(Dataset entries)
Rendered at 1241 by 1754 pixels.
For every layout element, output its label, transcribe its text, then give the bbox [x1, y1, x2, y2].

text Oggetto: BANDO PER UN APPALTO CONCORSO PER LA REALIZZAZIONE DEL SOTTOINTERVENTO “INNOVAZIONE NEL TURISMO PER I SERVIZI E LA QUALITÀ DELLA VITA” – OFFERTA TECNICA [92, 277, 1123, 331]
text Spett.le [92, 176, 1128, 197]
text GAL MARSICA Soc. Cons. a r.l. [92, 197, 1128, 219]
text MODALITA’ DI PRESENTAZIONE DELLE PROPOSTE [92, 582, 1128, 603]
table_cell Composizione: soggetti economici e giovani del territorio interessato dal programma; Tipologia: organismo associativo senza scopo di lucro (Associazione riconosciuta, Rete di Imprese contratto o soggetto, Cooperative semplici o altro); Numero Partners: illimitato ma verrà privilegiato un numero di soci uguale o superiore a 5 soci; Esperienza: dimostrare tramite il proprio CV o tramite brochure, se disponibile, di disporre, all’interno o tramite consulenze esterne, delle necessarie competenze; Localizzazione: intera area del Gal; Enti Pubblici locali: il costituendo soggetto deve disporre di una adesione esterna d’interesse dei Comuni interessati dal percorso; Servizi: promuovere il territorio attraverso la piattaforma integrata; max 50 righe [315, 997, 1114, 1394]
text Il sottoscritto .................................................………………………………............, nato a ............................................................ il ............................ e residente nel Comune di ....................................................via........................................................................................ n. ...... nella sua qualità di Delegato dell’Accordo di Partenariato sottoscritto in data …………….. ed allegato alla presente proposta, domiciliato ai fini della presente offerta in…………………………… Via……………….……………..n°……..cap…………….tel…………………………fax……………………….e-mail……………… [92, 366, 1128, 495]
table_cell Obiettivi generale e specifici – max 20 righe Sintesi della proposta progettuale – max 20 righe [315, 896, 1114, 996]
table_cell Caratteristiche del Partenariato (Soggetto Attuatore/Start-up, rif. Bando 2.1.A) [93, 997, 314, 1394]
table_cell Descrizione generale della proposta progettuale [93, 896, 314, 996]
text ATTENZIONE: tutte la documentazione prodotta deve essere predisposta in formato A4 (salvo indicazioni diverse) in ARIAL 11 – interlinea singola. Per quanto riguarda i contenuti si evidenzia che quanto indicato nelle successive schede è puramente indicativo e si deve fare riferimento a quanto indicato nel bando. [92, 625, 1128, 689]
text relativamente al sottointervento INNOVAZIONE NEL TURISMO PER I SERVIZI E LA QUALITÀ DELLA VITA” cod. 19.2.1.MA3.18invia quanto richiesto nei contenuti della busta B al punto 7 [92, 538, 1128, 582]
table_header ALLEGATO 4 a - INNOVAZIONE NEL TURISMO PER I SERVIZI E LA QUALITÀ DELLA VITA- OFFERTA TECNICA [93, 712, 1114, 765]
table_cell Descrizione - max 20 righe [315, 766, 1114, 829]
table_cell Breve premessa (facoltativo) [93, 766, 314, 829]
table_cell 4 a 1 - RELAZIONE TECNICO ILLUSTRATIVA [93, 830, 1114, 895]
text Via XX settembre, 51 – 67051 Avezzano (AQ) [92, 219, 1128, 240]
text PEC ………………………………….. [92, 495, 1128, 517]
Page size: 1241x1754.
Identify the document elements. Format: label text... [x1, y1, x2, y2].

Exercise directions – Pick each line holding "generale" out of the entries above and return it.

Completed exercise –
table_cell Obiettivi generale e specifici – max 20 righe Sintesi della proposta progettuale – max 20 righe [315, 896, 1114, 996]
table_cell Descrizione generale della proposta progettuale [93, 896, 314, 996]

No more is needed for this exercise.